Eighty years ago, the defenders of Crete pay the penalty for weak air cover

 


The German naval foray into the North Atlantic got off to a good start when the Bismarck and the Prinz Eugen encountered HMS Hood, the largest warship in the world and a veteran of World War One, and HMS Prince of Wales, the navy’s newest battleship. Hood was destroyed by a massive explosion killing almost all of her crew and Prince of Wales failed to damage the German ships seriously. The reputation of the “mighty Hood” far outran her actually military worth and the loss was a severe blow to public morale. Thus began a frantic hunt for the Germans which sucked in practically all the British capital ships in the region. Bismarck was located by a Catalina flying boat flown by a USN pilot covertly “on loan” to the British. A torpedo from a carrier borne Fairey Swordfish disabled Bismarck and she was finished off by a large concentration of British heavy warships.

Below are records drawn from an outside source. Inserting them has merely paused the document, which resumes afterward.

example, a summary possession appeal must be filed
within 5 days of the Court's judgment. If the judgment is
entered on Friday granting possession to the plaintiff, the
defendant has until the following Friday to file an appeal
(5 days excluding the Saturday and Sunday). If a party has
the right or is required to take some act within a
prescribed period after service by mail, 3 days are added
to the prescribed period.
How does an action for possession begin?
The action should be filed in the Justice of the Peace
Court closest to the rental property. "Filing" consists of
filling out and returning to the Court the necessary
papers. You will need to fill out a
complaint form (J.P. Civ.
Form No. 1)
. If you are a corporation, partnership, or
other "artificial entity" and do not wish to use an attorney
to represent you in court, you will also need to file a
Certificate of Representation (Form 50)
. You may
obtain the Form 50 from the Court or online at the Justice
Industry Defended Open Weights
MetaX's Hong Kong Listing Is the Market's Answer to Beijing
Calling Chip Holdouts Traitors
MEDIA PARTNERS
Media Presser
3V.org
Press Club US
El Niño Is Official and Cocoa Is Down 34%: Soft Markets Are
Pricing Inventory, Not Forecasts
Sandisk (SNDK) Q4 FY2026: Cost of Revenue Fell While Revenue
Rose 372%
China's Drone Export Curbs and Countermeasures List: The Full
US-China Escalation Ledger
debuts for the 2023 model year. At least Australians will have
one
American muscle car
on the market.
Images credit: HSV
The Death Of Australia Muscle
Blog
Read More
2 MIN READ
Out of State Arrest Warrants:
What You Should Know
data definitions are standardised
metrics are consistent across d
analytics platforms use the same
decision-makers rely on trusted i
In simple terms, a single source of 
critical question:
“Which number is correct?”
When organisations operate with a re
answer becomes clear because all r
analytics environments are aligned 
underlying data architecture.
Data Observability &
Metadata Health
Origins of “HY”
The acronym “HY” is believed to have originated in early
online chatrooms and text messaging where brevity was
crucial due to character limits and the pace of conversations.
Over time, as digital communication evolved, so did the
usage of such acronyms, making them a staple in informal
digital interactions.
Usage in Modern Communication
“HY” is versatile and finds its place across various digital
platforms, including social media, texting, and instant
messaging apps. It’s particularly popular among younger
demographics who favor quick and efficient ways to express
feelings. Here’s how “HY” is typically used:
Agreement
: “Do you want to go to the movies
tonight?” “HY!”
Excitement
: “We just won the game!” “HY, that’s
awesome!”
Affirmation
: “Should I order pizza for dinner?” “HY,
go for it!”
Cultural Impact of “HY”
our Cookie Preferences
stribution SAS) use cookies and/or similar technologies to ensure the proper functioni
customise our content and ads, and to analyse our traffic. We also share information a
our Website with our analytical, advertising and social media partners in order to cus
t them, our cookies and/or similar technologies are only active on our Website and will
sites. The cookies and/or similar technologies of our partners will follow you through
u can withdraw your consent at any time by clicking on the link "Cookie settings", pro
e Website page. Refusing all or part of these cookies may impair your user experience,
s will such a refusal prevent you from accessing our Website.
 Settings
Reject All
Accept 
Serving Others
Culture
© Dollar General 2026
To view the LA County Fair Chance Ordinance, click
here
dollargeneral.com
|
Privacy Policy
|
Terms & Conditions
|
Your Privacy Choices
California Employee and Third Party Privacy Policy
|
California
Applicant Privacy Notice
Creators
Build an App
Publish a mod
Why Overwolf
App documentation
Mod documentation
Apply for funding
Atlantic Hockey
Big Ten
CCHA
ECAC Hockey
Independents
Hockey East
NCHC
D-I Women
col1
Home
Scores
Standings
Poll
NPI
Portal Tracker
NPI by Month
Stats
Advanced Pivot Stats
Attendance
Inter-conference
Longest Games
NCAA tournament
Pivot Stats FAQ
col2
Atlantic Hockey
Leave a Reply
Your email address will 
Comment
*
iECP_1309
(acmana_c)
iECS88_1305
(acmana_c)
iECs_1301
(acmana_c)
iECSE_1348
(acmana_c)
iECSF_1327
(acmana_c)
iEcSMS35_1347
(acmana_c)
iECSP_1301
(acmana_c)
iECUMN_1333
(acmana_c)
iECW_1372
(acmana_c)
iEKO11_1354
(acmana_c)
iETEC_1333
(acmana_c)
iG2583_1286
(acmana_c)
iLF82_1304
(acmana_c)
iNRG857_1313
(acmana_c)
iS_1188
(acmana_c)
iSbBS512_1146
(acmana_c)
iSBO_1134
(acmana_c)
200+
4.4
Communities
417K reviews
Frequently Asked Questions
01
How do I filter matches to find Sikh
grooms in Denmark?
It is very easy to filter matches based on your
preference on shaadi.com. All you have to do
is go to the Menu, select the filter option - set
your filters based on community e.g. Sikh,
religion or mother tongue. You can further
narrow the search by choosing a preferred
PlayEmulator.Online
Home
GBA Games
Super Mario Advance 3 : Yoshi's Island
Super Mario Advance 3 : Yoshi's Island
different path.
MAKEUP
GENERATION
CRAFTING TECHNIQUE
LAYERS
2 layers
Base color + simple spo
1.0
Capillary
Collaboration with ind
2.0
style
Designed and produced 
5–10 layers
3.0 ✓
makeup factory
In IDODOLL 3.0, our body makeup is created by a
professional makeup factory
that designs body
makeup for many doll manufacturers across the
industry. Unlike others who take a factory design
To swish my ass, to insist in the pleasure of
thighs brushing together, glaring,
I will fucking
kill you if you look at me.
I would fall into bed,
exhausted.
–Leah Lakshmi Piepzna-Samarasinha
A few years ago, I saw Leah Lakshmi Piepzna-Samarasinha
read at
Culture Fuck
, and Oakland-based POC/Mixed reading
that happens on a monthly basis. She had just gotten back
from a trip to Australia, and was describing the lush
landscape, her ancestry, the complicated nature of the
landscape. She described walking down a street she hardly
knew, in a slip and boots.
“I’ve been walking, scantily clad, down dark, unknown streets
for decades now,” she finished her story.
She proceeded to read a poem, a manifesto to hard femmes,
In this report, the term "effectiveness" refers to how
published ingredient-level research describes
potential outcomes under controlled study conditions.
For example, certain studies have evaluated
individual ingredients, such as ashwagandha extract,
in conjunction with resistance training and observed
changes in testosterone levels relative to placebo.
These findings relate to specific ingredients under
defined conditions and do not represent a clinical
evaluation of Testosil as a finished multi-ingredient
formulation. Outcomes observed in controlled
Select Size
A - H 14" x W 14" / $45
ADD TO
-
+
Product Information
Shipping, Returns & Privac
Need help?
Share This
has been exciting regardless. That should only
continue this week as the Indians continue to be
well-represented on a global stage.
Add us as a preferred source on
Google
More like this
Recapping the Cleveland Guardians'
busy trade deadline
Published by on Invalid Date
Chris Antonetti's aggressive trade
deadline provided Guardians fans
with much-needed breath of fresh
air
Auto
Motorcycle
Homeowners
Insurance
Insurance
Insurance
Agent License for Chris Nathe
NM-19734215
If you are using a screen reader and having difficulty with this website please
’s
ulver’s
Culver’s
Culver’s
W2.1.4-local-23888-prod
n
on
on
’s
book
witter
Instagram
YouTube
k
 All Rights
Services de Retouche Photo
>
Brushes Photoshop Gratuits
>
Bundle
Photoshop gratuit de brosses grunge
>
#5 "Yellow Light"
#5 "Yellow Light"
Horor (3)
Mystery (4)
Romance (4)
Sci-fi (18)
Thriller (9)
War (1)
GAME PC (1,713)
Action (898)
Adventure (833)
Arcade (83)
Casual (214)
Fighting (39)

Air power began to prove decisive in the battle for Crete. It lay within range of German aircraft operating from mainland Greece but the British had been unable to build up RAF resources on the island in time, handicapped by the general shortage of aircraft in the region. German bombers sunk two Royal Navy cruisers Fiji and Gloucester together with a number of destroyers including Kelly under Captain Louis Mountbatten. On land air superiority helped the Germans push on to the island's second city, Chania, against disorganized Commonwealth forces, including Layforce commandos hastily despatched from Egypt, amongst whom was the novelist Evelyn Waugh, who left a memorable account of the battle in Officers And Gentlemen. The Germans were practically sure of victory and King George II fled Crete for Egypt.

The extempore agreement between Vichy France and Germany to allow German aircraft into Syria in transit for Iraq broadened into a wider discussion of the relationship between the two powers. They reached a deal under which the financial indemnity that France paid to Germany would be cut by a quarter, passage between the occupied and unoccupied zones would be eased and certain classes of French prisoners of war with specialist skills for the economy would be repatriated; in exchange France would grant Germany permanent military facilities in Syria, Tunisia and West Africa. The resulting “Paris protocols” are sometimes seen as the high point of relations between Vichy and Germany but they were doomed never to be ratified.

The London government had already unsuccessfully attempted to introduce conscription into Ulster in 1939 but heavy air-raids on Belfast appeared to create the opportunity for another try. It was vehemently opposed by the Catholic church and the government of Eire under Eamon de Valera, to whom the war was merely a British project and an opportunity to reinforce his own anti-British credentials. De Valera repeated the Eire claim to the six counties and asserted that the Catholic population’s human rights would be infringed if they were forced to fight for a state to which they did not wish to belong. Had conscription been introduced, the British would have faced the near certainty of mass non-compliance amongst the Catholic population and the plan was withdrawn on the basis that it was more trouble than it was worth. Recruitment in Ulster remained on a voluntary basis for the war and was heavily concentrated amongst Protestants; by some accounts more people volunteered to fight from Eire’s, admittedly far larger, population.